__STUDY QUESTIONS__
a: According to the passage on airport behavior detection, how many times more successful were trained staff, on average, at correctly identifying a wrongdoer?
b: Please reproduce the passage on airport behavior detection from "So much so that" up to and including "or criminal activity.".
c: Carry on the passage on airport behavior detection from the point where it stops.

Evidence given to the United States House of Representatives in 2011 during a Congressional Testimony hearing for the “Screening Passengers by Observation Techniques” (SPOT) Program in relation to the efficacy of this training at airports showed that trained staff markedly outperformed their untrained counterparts.
On average trained staff were nine times more successful in correctly identifying a “wrongdoer” from the travelling public and on occasions this rose to as much as 50 times more successful.
So much so that the Transportation Security Administration (TSA) requested $236.9 million to fund 3,336 Behavioural Detection Officers (BDOs) , including 350 new positions to further enhance TSA’s Screening of Passengers by Observational Techniques (SPOT) program at high-risk airports and expand coverage to smaller airports. BDOs serve as an additional layer of security in airports by providing a non-intrusive means of identifying individuals who may pose a risk of terrorism or criminal activity.
Read the full article at Paul Ekman International.

__EXCERPTED RECORDS__
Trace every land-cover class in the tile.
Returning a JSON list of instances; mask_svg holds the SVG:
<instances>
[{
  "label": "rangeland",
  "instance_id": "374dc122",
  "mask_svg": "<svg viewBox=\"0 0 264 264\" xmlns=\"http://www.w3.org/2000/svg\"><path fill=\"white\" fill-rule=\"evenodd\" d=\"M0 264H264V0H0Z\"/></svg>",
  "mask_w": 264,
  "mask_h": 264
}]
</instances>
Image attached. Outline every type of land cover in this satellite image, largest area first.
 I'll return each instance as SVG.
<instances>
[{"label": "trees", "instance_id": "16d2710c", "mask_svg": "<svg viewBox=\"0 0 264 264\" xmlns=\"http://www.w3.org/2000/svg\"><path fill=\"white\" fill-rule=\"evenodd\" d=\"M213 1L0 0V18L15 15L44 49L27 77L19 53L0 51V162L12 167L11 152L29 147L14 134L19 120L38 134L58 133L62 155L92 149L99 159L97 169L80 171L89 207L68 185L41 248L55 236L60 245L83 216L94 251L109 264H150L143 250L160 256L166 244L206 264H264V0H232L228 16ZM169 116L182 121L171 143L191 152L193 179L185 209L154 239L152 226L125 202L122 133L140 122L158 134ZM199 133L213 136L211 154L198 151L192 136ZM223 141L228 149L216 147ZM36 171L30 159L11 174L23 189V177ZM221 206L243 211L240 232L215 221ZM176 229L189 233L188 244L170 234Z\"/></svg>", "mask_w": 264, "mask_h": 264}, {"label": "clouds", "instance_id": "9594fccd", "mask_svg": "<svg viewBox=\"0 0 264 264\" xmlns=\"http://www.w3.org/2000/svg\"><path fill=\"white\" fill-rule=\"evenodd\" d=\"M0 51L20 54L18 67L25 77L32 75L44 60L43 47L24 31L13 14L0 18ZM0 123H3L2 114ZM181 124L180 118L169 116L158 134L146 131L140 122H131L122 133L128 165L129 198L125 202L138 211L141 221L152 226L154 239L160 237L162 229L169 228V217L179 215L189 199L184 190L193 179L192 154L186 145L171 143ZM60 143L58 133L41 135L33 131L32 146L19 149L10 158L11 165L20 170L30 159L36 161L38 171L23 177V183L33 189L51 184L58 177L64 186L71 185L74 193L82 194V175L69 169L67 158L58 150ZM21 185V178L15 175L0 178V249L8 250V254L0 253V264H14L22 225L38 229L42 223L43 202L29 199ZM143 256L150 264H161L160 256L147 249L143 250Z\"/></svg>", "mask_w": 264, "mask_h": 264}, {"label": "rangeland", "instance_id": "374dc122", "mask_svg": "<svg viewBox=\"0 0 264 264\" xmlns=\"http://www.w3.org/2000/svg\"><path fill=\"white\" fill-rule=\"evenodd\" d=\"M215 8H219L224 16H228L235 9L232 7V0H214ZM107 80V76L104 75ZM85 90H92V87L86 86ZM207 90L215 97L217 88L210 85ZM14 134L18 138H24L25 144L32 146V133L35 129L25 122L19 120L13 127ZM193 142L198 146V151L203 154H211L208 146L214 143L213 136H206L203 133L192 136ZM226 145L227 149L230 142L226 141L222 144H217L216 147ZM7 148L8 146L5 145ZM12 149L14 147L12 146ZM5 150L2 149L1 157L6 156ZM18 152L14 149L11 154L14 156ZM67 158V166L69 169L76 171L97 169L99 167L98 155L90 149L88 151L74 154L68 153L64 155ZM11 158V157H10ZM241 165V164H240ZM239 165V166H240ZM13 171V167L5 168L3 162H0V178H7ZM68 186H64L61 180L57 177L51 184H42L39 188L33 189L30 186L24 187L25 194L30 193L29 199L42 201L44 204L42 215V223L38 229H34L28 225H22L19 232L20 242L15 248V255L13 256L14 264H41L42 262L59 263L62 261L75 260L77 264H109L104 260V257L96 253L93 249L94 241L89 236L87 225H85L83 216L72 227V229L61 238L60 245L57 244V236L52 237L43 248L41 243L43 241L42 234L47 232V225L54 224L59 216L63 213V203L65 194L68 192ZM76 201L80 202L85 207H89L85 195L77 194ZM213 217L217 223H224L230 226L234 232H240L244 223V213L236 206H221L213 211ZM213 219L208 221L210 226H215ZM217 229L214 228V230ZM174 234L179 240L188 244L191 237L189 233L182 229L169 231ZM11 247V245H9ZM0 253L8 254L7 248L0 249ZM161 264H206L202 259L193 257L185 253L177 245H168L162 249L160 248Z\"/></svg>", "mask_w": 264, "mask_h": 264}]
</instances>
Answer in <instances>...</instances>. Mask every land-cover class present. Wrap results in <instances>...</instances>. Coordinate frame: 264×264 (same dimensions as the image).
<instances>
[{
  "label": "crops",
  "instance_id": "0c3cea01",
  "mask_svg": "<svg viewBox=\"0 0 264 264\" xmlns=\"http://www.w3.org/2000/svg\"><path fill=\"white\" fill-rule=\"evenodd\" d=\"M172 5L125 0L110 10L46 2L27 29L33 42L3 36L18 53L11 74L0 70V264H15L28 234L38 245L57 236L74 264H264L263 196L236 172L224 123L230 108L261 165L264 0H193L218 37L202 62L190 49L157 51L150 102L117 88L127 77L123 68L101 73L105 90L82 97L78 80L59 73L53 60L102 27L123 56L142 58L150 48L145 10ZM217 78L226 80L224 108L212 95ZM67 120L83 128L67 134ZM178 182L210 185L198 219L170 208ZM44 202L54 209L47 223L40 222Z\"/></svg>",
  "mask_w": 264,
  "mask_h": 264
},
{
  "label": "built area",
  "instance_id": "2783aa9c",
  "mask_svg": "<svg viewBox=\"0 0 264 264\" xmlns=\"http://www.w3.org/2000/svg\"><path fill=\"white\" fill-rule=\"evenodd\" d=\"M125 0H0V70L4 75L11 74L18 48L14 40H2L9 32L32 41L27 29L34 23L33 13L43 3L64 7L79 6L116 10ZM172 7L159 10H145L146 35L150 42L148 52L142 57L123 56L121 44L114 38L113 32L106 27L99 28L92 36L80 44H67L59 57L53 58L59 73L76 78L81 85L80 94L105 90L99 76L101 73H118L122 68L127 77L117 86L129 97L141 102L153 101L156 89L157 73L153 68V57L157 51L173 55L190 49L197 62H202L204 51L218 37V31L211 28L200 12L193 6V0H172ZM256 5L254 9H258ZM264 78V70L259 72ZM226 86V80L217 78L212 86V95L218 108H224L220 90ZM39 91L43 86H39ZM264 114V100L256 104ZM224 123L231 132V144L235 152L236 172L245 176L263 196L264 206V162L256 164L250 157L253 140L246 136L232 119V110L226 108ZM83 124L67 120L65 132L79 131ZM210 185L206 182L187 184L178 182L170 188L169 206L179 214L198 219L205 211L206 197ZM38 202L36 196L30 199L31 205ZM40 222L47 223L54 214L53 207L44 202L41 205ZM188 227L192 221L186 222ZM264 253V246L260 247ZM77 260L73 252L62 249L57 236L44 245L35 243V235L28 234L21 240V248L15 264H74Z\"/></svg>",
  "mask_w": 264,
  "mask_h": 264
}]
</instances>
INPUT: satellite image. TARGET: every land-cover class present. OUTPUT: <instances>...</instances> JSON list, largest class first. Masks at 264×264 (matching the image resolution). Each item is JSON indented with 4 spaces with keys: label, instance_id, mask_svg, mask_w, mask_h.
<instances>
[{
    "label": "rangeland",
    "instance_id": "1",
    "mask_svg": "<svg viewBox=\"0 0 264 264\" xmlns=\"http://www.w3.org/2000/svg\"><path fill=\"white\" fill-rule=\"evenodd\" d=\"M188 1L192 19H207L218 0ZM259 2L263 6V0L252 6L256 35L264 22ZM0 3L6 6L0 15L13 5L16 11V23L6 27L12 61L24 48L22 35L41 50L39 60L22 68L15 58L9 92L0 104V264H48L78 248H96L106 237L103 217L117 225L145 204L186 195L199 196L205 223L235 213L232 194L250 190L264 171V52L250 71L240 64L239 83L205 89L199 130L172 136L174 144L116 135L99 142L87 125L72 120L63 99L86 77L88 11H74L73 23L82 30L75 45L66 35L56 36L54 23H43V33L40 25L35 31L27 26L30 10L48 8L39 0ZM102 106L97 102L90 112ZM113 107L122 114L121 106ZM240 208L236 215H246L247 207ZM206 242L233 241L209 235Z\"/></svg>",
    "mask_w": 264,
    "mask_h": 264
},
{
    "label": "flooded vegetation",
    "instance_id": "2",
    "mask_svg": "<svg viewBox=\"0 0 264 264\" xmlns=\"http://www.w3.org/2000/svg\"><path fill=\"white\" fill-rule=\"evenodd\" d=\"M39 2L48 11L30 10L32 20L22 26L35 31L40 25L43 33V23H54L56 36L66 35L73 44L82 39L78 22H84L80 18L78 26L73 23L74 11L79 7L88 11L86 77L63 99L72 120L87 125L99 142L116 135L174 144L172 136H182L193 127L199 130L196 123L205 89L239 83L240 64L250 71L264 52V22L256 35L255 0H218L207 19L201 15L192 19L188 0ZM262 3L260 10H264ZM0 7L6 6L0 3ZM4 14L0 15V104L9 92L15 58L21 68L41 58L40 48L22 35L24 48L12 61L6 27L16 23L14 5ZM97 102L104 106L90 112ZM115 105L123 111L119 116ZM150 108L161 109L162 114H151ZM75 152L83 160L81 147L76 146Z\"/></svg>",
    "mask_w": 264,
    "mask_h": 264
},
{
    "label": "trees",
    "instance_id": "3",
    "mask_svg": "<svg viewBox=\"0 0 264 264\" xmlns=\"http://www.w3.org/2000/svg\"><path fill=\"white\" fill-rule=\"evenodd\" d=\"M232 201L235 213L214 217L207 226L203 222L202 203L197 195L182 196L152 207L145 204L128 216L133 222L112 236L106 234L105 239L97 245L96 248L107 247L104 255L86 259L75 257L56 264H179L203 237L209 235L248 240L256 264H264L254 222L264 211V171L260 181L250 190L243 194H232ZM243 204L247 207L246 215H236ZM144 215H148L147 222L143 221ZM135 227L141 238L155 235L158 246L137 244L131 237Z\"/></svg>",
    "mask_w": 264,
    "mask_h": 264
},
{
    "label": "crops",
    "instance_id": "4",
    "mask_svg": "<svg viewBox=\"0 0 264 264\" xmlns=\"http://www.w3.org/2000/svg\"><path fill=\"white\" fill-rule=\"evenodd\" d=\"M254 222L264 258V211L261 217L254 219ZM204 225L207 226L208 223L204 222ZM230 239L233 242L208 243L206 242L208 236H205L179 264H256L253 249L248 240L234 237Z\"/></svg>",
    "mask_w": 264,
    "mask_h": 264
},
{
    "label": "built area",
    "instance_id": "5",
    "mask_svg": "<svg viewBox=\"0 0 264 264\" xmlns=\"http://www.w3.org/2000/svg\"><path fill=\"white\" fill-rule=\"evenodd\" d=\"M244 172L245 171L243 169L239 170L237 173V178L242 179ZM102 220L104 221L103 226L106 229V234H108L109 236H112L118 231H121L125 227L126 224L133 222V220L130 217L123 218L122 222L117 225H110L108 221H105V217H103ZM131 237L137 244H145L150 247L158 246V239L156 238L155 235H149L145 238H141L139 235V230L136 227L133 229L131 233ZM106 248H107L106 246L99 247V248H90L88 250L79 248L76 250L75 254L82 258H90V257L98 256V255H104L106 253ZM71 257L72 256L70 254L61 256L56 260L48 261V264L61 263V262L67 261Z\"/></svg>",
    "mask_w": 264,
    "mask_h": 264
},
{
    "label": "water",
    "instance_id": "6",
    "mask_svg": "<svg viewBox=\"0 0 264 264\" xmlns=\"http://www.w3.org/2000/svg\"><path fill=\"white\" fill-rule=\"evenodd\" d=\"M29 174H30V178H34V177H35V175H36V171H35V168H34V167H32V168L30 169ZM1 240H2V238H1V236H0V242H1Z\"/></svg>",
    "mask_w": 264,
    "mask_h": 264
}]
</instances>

__EXPECTED RESULTS__
a: Nine times more successful.

b:
So much so that the Transportation Security Administration (TSA) requested $236.9 million to fund 3,336 Behavioural Detection Officers (BDOs) , including 350 new positions to further enhance TSA’s Screening of Passengers by Observational Techniques (SPOT) program at high-risk airports and expand coverage to smaller airports. BDOs serve as an additional layer of security in airports by providing a non-intrusive means of identifying individuals who may pose a risk of terrorism or criminal activity.

c:
This is fantastic news for behavioural science. What isn’t such good publicity is are the numerous reports of invasions of people’s personal privacy, and slogans such as “T.S.A.: Tolerated Sexual Assault” and “I got to second based with a TSA screener”.
To me, the idea of increasing the use of behavioural sciences in areas of security allows for improved accuracy as to who to keep an eye on, which in turn should decrease the instances of the completely innocent elderly having to publicly undress (as an example). I’ve already written about the issues of risk assessment and the potentials of people’s rights being imposed “for the greater good or public safety” so there’s no need to repeat my thoughts, other than to say; in my opinion there must be a balance. I’ll quote myself here by saying; “Mullen (2001) warns that important aspects of a subject’s care, personal freedom and rights may be abandoned as part of the obsession with the risk of violence. This shift of slowly stripping the rights from offenders is captured nicely by Murphy (2002) as he quotes Dr Johnson; “He who injures one threatens many,” (Murphy, 2002, p. 175).”
A balance is needed between the Government providing adequate protection to its citizens while not over stepping boundaries of human rights and personal freedoms. Some could say that we now waive these rights when we choose to fly? Perhaps. However this side of the TSA can bring a bad name to behavioural sciences in my opinion.